Brock has been appearing on the Zappa Plays Zappa tour, fronted by Frank's offspring Dweezil. Project/Object's core five-piece line-up is customarily augmented by other guest players, as was the case for this barnstormer showing at The Lion's Den in Greenwich Village. Andre Cholmondeley plays the FZ role, but isn't tempted into direct reproduction on either the guitaring or vocal fronts. Conversely, the rest of the band have no trouble negotiating the complex high-speed chases of Zappa's pieces, turning in a wondrous glut of authentic mimicry, playing as if the music is freshly inked, so vital is their delivery.

I can't believe the scene as I walk into The Lion's Den. It's the archetypal rock joint, and the band have only been onstage for fifteen minutes, but the crowd is already deep in their grip, a motley bunch in terms of ages, sexes and clans, getting off on the convoluted headbang serialism like it's pop music, which ultimately it is, and Zappa kinda perversely hoped it would end up so. Folks are dancing to the avant garde, and if you've just arrived from a John Cage gig around the corner in Washington Square, this is going to be one of your weirdest evenings ever.

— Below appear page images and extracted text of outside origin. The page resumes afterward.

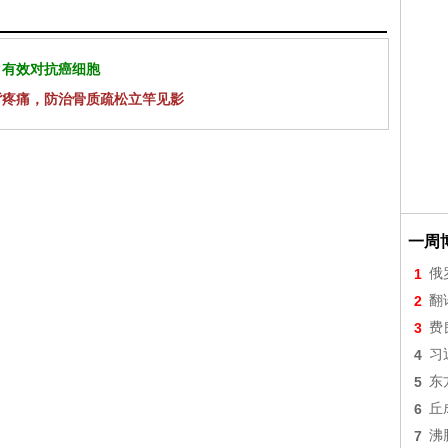
 有效对抗癌细胞
背疼痛，防治骨质疏松立竿见影
一周
1
俄
2
翻
3
费
4
习
5
东
6
丘
7
沸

I can't believe this fucking band! Clever contortions, but brutally performed, noodly twists, but heeled in the testes, authentic Zappa reproducing, but including fresh improvisation, and the man's solos, delivered on a fucking electric mandolin, fer chrissakes! Well, on a few numbers, anyway. Cholmodeley takes most of the FZ solos on conventional guitar. Moog maniac Eric Svalgard stares into the face of oblivion, and drummer Eric Slick is the absolute foundation here, a powerhouse of accelerated intricacy. And Napoleon Murphy Brock? He's not around for every number, rationing his appearances out, but when he's there he's singing his high soul croon, or blowing fruitily R'n'B horn, or cool flute jazz-waft.

The Sheik Yerbouti album is clearly a favourite, with tasty versions of Broken Hearts Are For Assholes, Jones Crusher and (best of all) City Of Tiny Lites. Unlike the UK combos, Project/Object are more concerned with Zappa's later, more commercial period. There's not much in the way of early Mothers material here, or even the extended jazzier instrumentals that the Zappatistas enjoy so much. So, there's a neat reading of Tinseltown Rebellion, for instance. But, then it's back to the '70s, for I'm The Slime and Brock's finest moment, Inca Roads. The band play two sets, and the crowd throw themselves deeper and deeper into the music. There's a perfect co-existence of sheer absurdist fun and extreme acrobatic improvisation, and rarely do the four spheres of these, the band and the audience coincide so completely into a beautiful grave-robbing frenzy that's at once nostalgic and supremely of-the-moment.